Chambre sociale, 9 mai 2007 — 05-42.983

Cassation Cour de cassation — Chambre sociale

Texte intégral

AU NOM DU PEUPLE FRANCAIS

LA COUR DE CASSATION, CHAMBRE SOCIALE, a rendu l'arrêt suivant :

Sur le moyen unique :

Attendu, selon l'arrêt attaqué, que Mme X..., qui avait été engagée le 30 mai 2000 par la société Pamiers automobiles en qualité de secrétaire commerciale, a donné sa démission par lettre recommandée du 13 juillet 2001 avec un préavis d'un mois ; qu'ayant repris le travail à l'issue de ses congés payés le 13 août, elle a fait l'objet le jour même d'une mise à pied conservatoire et a été licenciée pour faute grave le 27 août suivant ; qu'elle a saisi la juridiction prud'homale d'une demande de paiement de diverses sommes au titre de la rupture ;

Attendu que pour dire que le contrat de travail avait été rompu par un licenciement sans cause réelle et sérieuse et condamner l'employeur au paiement de diverses indemnités à ce titre, l'arrêt énonce que le 13 août 2001, la salariée a remis en cause sa démission en poursuivant son travail au-delà du préavis de démission qu'elle avait elle-même fixé, et qu'en engageant la procédure de licenciement avec mise à pied conservatoire du même jour, l'employeur a renoncé à se prévaloir de cette démission que dès lors il ne peut plus invoquer ;

Qu'en statuant ainsi, alors, d'une part, que la démission claire et non équivoque du salarié emporte rupture du contrat de travail peu important que cette démission ait été suivie d'un licenciement, d'autre part que la renonciation devant être expresse, le licenciement de la salariée à l'issue de son préavis de démission ne peut être considéré à lui seul comme une renonciation de la part de l'employeur à se prévaloir de cette démission, la cour d'appel a violé les textes susvisés ;

Et attendu que la Cour est en mesure, en statuant sans renvoi en application de l'article 627 du nouveau code de procédure civile, de mettre fin au litige par la règle appropriée ;

PAR CES MOTIFS :

CASSE ET ANNULE, en toutes ses dispositions, l'arrêt de la cour d'appel de Toulouse du 14 avril 2005 ;

DIT n'y avoir lieu à renvoi ;

Déboute la salariée de ses demandes ;

Condamne Mme X... aux dépens d'appel et de cassation ;

Vu l'article 700 du nouveau code de procédure civile, rejette la demande de la société :

Dit que sur les diligences du procureur général près la Cour de cassation, le présent arrêt sera transmis pour être transcrit en marge ou à la suite de l'arrêt cassé ;

Ainsi fait et jugé par la Cour de cassation, chambre sociale, et prononcé par le président en son audience publique du neuf mai deux mille sept.

§ **Consignes**
1. Indiquez, s'il vous plaît, si chaque affirmation concorde avec la décision, en répondant par oui ou non et en citant mot pour mot les termes décisifs de la décision. (a) La salariée a donné sa démission par lettre recommandée. (b) L'arrêt de la cour d'appel de Toulouse n'est cassé qu'en partie. (c) La Cour renvoie l'affaire devant une autre cour d'appel.
2. Mettez à jour le passage de la décision qui débute aux mots « CASSE ET ANNULE, en » et s'arrête après « deux mille sept. », en remplaçant « Toulouse » par « Montpellier ».
La liste ci-dessous provient d'une autre source.

[Enregistrements issus d'un jeu de données]
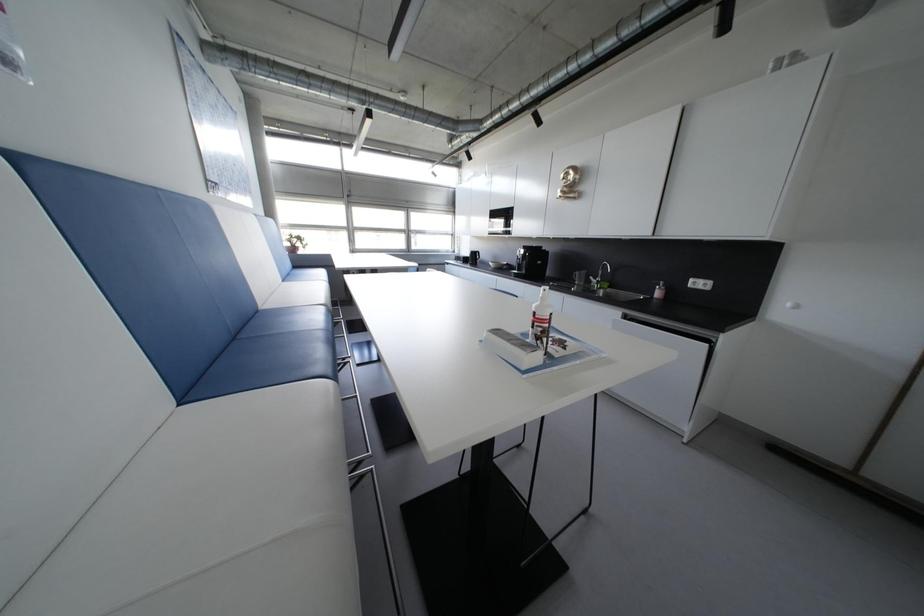
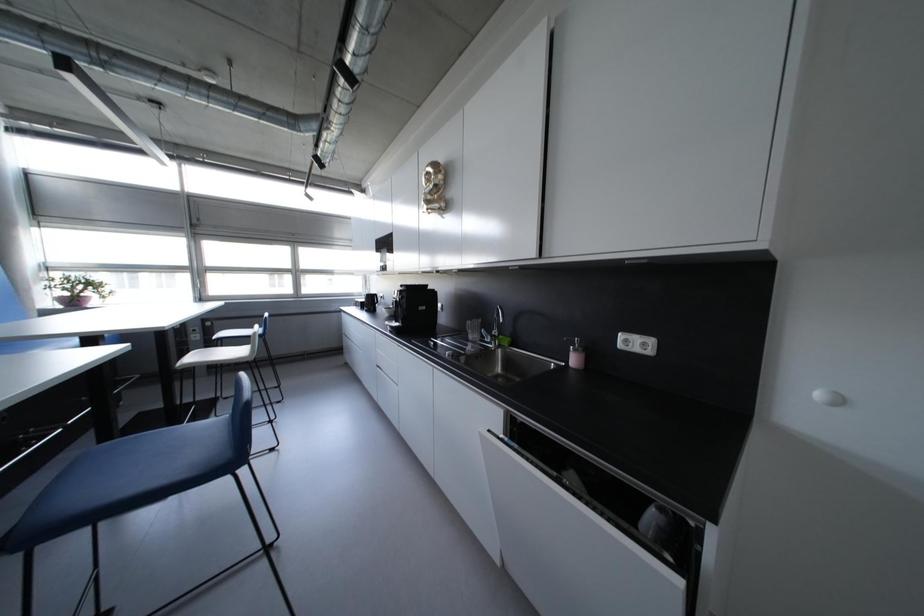
The images are taken continuously from a first-person perspective. In which direction are you moving?

The cameraman walked toward right, forward.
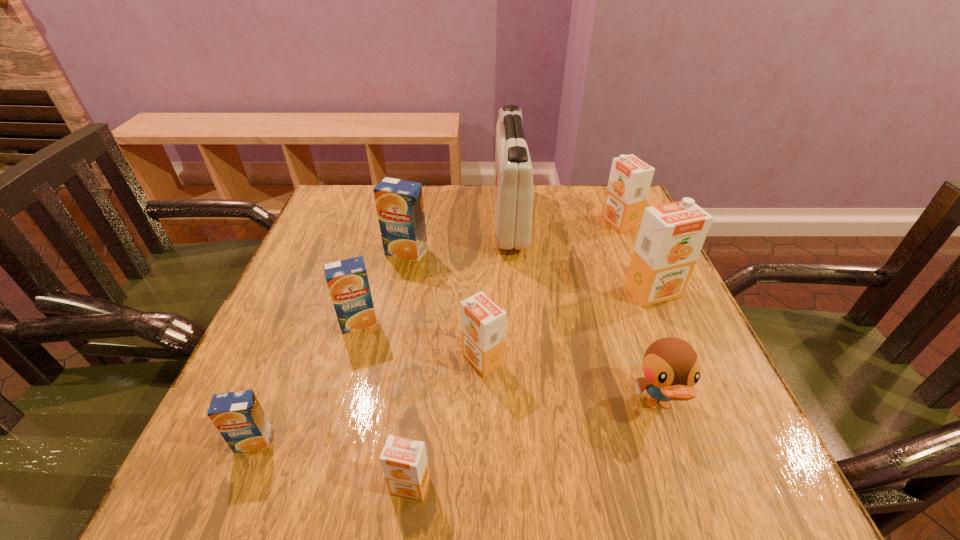
Find the location of a particular element. duck located in the right edge section of the desktop is located at coordinates (671, 367).

Where is `object that is positioned at the near left corner`? This screenshot has width=960, height=540. object that is positioned at the near left corner is located at coordinates (238, 416).

The image size is (960, 540). Find the location of `object that is at the far right corner`. object that is at the far right corner is located at coordinates (630, 178).

This screenshot has height=540, width=960. Identify the location of free space at the far edge. (477, 218).

Locate an element on the screen. The image size is (960, 540). free spot at the near edge of the desktop is located at coordinates (453, 500).

Where is `vacant space at the left edge of the desktop`? The image size is (960, 540). vacant space at the left edge of the desktop is located at coordinates (330, 317).

Find the location of a particular element. The width and height of the screenshot is (960, 540). free region at the right edge of the desktop is located at coordinates (635, 241).

Locate an element on the screen. This screenshot has width=960, height=540. free space between the sixth nearest object and the leftmost object is located at coordinates (453, 366).

Locate an element on the screen. The height and width of the screenshot is (540, 960). vacant region between the farthest orange juice and the duck is located at coordinates (638, 313).

This screenshot has width=960, height=540. What are the coordinates of `free space between the first-aid kit and the fourth nearest object` in the screenshot? It's located at (496, 289).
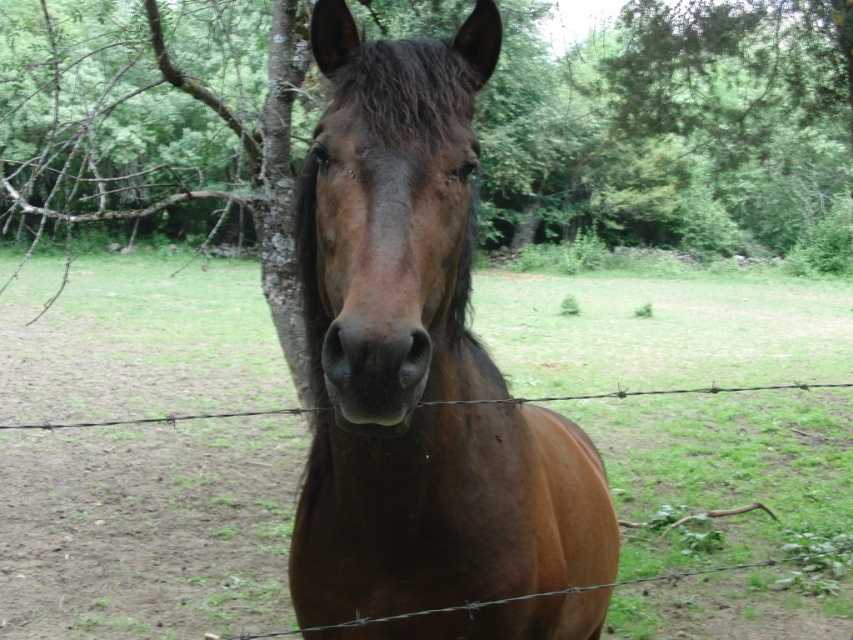
You are a photographer trying to capture the brown glossy horse at center in your shot. However, the green grass at center is blocking your view. Can you adjust your position to see the horse clearly?

The green grass at center is larger in size than the brown glossy horse at center, so the grass is blocking the view of the horse. To see the horse clearly, you need to move your position to avoid the obstruction caused by the larger grass.

You are a photographer trying to capture a shot of the brown glossy horse at center. You notice the green grass at center is blocking part of the horse. Can you determine if the grass is wider than the horse?

The green grass at center has a larger width than the brown glossy horse at center, so yes, the grass is wider and might be blocking the horse.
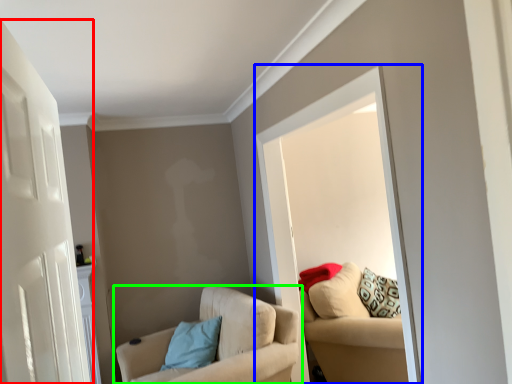
Question: Based on their relative distances, which object is nearer to door (highlighted by a red box)? Choose from window (highlighted by a blue box) and chair (highlighted by a green box).

Choices:
 (A) window
 (B) chair

Answer: (A)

§ **Réponses**
1.
(a) Oui : « a donné sa démission par lettre recommandée du 13 juillet 2001 ».
(b) Non : « CASSE ET ANNULE, en toutes ses dispositions ».
(c) Non : « DIT n'y avoir lieu à renvoi ».

2.
CASSE ET ANNULE, en toutes ses dispositions, l'arrêt de la cour d'appel de Montpellier du 14 avril 2005 ;

DIT n'y avoir lieu à renvoi ;

Déboute la salariée de ses demandes ;

Condamne Mme X... aux dépens d'appel et de cassation ;

Vu l'article 700 du nouveau code de procédure civile, rejette la demande de la société :

Dit que sur les diligences du procureur général près la Cour de cassation, le présent arrêt sera transmis pour être transcrit en marge ou à la suite de l'arrêt cassé ;

Ainsi fait et jugé par la Cour de cassation, chambre sociale, et prononcé par le président en son audience publique du neuf mai deux mille sept.